= Townsite =

Legal subdivision of land for the development of a town or community

A townsite is a legal subdivision of land for the development of a town or community. In the historical development of the United States, Canada, and other former British colonial nations, the filing of a townsite plat (United States) or plan (Canada) was often the first legal act in the establishment of a new town or community.

== Townsites in British Columbia ==
Numerous townsites were filed in British Columbia, Canada, in the early 19th century. Some of those filed in what is now Metro Vancouver included:
- Granville Townsite, 1870 (Gastown, Vancouver)
- Hastings Townsite, 1869 (Vancouver)
- Moodyville Townsite, 1865 (City of North Vancouver)
- New Westminster Townsite, 1860 (original capital of Colony of British Columbia, now New Westminster)
- North Vancouver Townsite, 1907 (City of North Vancouver)
- Port Mann Townsite, 1911 (Surrey)
- Steveston Townsite, 1889 (Richmond)

Although most of these townsites were incorporated into newly created cities and municipalities of Metro Vancouver, official survey plans still continue to designate lots as being part of these townsites. For example, a 2008 strata plan in Vancouver's Gastown is indicated as being in the Granville Townsite.

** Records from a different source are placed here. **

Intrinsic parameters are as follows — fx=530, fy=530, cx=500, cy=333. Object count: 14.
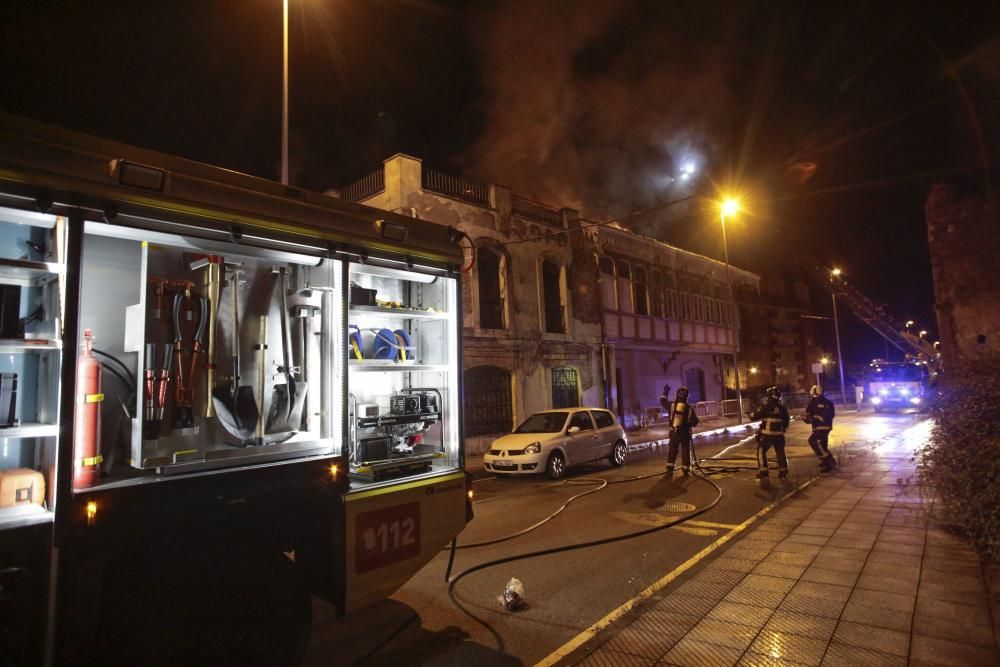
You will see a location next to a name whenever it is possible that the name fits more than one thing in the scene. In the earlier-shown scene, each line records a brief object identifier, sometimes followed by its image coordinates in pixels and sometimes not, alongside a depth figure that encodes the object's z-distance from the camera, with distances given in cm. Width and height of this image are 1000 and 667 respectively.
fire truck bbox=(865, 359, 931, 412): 2638
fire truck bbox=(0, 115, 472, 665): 243
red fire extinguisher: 258
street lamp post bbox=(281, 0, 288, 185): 1028
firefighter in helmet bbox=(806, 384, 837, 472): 1068
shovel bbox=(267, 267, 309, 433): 357
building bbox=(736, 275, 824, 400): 3203
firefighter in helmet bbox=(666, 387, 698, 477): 1070
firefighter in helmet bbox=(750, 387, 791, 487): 970
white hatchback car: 1086
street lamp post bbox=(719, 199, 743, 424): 1630
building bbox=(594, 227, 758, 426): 2241
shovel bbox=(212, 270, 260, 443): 330
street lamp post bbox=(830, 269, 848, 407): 3504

Townsite planning was either done by government authorities or by private developers. In the case of North Vancouver townsite in 1907 most of the land was owned by the North Vancouver Land and Improvement Company.
By owning large amount of land they were able to plan on a grand scale. New Westminster was surveyed by the Royal Engineers under government direction.

As existing towns grow, they develop Official Community Plans (OCPs) that expand upon the already existing townsites. However, periodically new communities are still created. In 1975, the Whistler townsite was created and eventually incorporated as a municipality. The new municipality was given 53 acre of Crown land to develop the townsite.